*Task goal*. Work out how many lines of the records contain "曾有学生为毕业把助研退了". Answer with the number and nothing else.

*Records for the task*.
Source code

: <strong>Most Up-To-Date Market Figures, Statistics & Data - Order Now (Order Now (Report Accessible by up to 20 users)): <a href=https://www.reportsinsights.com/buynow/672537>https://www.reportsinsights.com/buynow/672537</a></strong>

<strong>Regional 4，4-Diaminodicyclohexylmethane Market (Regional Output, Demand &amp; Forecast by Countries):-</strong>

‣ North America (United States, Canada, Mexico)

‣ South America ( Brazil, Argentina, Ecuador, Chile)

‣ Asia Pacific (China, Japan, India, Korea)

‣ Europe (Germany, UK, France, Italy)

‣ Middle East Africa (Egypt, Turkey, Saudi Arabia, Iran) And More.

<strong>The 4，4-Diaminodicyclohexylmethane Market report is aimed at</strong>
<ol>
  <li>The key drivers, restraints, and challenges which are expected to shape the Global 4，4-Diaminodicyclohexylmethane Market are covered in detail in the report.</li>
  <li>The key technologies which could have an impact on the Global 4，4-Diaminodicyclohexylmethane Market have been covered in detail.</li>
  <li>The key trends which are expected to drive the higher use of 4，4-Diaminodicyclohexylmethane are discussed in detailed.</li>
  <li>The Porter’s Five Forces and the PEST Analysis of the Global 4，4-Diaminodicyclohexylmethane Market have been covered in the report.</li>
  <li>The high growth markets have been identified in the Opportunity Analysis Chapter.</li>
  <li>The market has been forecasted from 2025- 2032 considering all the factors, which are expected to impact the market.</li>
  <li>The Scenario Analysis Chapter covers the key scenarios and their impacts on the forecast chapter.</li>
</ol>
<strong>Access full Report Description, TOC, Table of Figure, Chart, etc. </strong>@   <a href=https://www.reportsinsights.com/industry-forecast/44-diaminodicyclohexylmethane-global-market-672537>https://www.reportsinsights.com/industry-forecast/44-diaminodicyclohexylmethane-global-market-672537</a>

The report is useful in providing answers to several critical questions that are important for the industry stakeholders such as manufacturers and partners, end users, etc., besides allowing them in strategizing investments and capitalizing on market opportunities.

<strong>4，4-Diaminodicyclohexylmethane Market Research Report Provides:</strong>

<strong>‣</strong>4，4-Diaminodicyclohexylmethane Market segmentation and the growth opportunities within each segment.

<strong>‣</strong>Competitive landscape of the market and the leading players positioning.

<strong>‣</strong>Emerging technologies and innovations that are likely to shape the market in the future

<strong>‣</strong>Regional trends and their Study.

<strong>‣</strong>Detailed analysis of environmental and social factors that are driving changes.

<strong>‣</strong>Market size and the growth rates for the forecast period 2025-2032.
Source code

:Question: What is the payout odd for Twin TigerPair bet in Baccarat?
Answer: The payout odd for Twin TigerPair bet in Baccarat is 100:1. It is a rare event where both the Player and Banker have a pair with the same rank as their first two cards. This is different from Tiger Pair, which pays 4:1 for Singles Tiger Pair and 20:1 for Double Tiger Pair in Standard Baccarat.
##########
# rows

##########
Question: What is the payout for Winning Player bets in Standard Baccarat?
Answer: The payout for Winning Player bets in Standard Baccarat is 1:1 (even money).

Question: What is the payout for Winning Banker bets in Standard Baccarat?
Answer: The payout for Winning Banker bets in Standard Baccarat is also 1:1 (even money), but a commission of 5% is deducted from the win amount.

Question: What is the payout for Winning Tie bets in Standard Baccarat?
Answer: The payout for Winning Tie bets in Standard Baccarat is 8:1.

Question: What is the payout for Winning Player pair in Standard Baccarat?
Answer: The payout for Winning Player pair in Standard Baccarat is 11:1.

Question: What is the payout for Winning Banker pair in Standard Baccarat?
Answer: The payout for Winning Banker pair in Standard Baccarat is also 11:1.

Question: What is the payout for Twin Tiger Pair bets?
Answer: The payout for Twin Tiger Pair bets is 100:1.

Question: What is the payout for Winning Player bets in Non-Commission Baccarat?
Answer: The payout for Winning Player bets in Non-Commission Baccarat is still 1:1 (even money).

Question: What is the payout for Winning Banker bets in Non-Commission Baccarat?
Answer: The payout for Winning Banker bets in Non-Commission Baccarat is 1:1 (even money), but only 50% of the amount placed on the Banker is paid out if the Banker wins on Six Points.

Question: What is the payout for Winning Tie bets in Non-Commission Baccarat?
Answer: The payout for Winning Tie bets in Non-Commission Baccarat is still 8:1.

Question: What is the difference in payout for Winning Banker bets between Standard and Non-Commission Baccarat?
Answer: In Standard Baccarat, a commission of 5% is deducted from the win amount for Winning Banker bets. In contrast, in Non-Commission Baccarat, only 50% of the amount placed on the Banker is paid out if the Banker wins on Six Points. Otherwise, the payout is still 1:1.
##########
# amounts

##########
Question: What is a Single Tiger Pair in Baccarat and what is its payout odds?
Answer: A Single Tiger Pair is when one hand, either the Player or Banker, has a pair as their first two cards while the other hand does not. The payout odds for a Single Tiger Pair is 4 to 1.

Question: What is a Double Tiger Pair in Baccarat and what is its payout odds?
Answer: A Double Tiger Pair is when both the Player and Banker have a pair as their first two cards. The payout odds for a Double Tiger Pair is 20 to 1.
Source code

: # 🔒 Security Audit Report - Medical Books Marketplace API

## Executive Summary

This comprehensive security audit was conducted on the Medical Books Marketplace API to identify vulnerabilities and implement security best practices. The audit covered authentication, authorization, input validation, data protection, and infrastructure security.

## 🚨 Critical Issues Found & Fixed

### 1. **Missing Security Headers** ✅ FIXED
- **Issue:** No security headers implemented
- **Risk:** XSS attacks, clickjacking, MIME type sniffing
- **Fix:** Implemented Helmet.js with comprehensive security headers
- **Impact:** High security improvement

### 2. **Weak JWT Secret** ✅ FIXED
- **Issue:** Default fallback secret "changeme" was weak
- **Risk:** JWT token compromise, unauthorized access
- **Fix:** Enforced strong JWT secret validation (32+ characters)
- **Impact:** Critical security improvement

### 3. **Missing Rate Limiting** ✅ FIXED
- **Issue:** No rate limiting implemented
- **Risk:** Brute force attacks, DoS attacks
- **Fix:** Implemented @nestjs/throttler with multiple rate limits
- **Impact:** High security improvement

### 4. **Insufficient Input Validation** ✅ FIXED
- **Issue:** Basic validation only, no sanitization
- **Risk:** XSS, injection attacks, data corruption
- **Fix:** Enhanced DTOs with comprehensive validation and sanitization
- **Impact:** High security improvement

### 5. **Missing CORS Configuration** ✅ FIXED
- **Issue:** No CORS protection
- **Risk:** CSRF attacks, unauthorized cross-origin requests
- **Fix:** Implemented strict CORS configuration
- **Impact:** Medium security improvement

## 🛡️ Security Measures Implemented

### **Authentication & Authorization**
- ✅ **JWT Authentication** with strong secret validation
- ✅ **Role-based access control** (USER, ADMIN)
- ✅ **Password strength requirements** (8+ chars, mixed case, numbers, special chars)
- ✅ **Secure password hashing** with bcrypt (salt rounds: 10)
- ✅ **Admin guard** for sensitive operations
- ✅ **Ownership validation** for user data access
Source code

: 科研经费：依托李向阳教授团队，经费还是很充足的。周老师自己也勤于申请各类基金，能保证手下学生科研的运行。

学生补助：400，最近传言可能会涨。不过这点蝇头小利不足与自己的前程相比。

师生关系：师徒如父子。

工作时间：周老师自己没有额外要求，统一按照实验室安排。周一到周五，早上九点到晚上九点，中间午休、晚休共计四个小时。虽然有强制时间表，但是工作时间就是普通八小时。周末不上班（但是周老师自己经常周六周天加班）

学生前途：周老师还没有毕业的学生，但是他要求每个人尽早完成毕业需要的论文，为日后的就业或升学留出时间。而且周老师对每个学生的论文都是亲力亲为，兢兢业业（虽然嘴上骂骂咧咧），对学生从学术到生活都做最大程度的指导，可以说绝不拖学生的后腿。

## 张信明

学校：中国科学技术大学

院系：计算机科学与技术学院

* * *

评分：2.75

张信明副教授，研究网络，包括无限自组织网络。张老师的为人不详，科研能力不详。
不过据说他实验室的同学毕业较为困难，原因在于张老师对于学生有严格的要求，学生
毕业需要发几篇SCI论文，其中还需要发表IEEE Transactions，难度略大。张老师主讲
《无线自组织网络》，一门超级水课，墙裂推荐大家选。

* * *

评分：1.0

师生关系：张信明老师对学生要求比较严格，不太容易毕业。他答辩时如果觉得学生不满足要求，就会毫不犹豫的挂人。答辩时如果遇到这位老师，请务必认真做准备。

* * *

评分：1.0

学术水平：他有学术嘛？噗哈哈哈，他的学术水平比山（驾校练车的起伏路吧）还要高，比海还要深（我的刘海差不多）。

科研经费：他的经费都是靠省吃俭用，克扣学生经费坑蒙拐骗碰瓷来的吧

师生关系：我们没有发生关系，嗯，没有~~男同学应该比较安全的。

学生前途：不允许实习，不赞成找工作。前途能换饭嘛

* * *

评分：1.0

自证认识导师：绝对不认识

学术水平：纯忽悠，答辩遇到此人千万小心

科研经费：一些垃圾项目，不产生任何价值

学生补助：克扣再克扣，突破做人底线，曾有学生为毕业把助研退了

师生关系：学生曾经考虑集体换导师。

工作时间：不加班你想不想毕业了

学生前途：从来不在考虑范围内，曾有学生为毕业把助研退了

*Exercise result*. 2